Title: Web document summarisation using pointwise mutual information (PMI) from web resources
Authors: Atul Kumar Srivastava; Dhiraj Pandey; Alok Aggarwal; Sunil Gupta
Addresses: APJ Abdul Kalam Technical University, Uttar Pradesh, Lucknow, 226031, India ' JSS Academy of Technical Education Noida, Noida, 201301, India ' University of Petroleum and Energy Studies, Dehradun, 248007, India ' University of Petroleum and Energy Studies, Dehradun, 248007, India
Abstract: Nowadays, large amount of data is generated over the internet. It is impossible for the humans to summarise such large chunks of bytes. Therefore, to deal with such challenges, automatic text summarisation systems are deployed. Text Summarisation is the field of data mining that highlights the relevance of important text in a document. In this paper, we proposed a web-based text summarisation approach that generates good quality summary based on total pointwise mutual information (TPMI) scores of the sentences. A sample document from DUC dataset is used which is pre-processed for tokenisation, stop words removal and stemming operations. Based on the extracted words, the TPMI is estimated by calculating the pointwise mutual information (PMI) of the occurrences of words on web search engine. To provide evidence for the robustness of our proposed system, proposed approach is compared with the well-known text summarisation techniques based on sentence length and mean score.

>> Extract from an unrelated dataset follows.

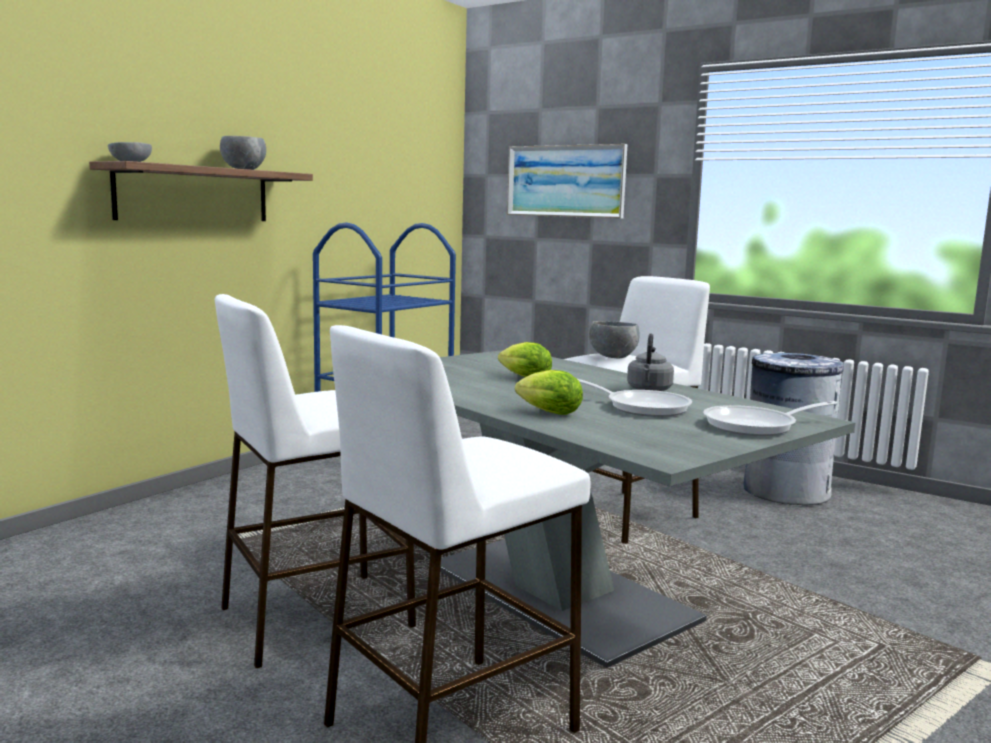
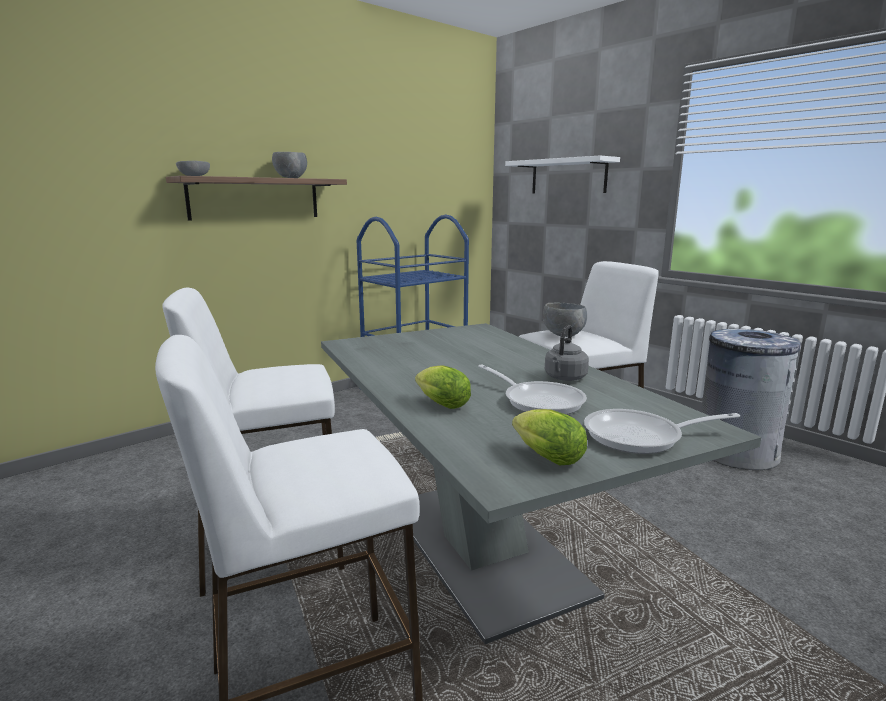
camera: 15 degrees right, 5 degrees up
(522, 377) = (460, 357): lettuce -> lettuce (544, 456)
(565, 181) = (568, 176): picture -> white shelf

The results show that our method outperforms the other techniques by exhibiting best results for closest mean score and generating good quality summary on sentences of different length.
Keywords: document summarisation; text summarisation; PMI; point-wise mutual information.
DOI: 10.1504/IJSSE.2022.127991
International Journal of System of Systems Engineering, 2022 Vol.12 No.4, pp.329 - 353
Received: 18 Aug 2021
Accepted: 25 Oct 2021
Published online: 03 Jan 2023 *